**Excerpt to read**
________________________________________

It can be argued that Geyl tends to under-emphasize the ruthless egotism and selfish class and provincial feeling of the burgher oligarchs. “In this great town where apart from myself there dwells no one who is not engaged in trades, everyone is so much out for his own advantage that I should be able to live my whole life without ever meeting a mortal being.’ Thus Descartes on seventeenth-century Amsterdam, a verdict dismissed by Mr. Geyl as “ludicrous.” Exaggerated, yes, but hardly ludicrous. Again, there is more to be said for the persistent Orange drive towards a stronger central authority and a wider view of the national interest, more for the mellowing cultural impact of the Orange court at the Hague, than Mr Geyl will allow. To demonstrate his point, he has striven to minimize the difference between the social structures of mid-seventeenth century Holland and of Flanders, the aesthetic ideals of Rembrandt and Rubens. He tends to regard French influence on Dutch culture as somehow evil and destructive, and he exaggerates the economic torpor of the Spanish Netherlands.

When all is said and done, however, Mr. Geyl has produced one of the most successful and enduring synoptic surveys of a European national civilization in its prime that has ever been written. His revolutionary thesis about the creation and development of his country has stood up well to the passage of time and is now one of the accepted dogmas of history. His essays on historiography are always clear, provocative, and exciting. He inspires his readers to believe—rightly or wrongly—that history is the key intellectual pursuit for mid-twentieth century western man. To few historians is it given to achieve so much.

________________________________________

**Your instructions**
Answer these questions using the passage on Geyl:
(a) Which city is the subject of the quoted verdict by Descartes?
(b) What word does Geyl use to dismiss that verdict?
(c) Which three adjectives does the passage apply to Geyl's essays on historiography?
The records are independent material with no connection to the passage on Geyl.

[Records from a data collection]
________________________________________

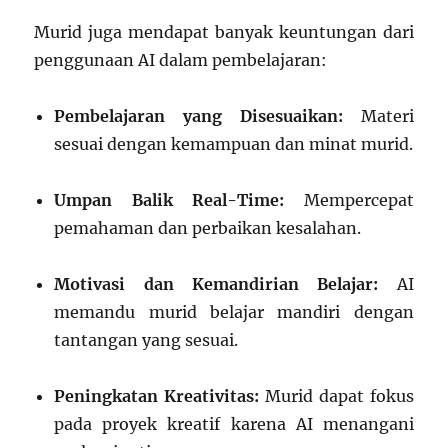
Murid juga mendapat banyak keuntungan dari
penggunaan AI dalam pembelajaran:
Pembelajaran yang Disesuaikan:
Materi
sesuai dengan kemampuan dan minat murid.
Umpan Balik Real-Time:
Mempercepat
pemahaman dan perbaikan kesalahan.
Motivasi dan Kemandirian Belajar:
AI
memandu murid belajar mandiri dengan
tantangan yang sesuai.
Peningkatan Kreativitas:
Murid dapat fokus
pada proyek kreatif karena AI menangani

________________________________________

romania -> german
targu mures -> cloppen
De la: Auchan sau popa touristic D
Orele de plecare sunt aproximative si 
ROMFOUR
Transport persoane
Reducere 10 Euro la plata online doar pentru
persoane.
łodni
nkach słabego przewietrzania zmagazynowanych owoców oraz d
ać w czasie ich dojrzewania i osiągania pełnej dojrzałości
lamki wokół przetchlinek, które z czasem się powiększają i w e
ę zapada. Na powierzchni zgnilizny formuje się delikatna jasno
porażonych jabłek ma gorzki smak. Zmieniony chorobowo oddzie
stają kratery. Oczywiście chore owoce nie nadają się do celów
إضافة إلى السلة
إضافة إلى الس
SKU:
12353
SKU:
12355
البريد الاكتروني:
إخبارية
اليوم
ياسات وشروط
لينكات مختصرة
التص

________________________________________

**Result of this exercise**
(a) Seventeenth-century Amsterdam.
(b) "Ludicrous."
(c) Clear, provocative, and exciting.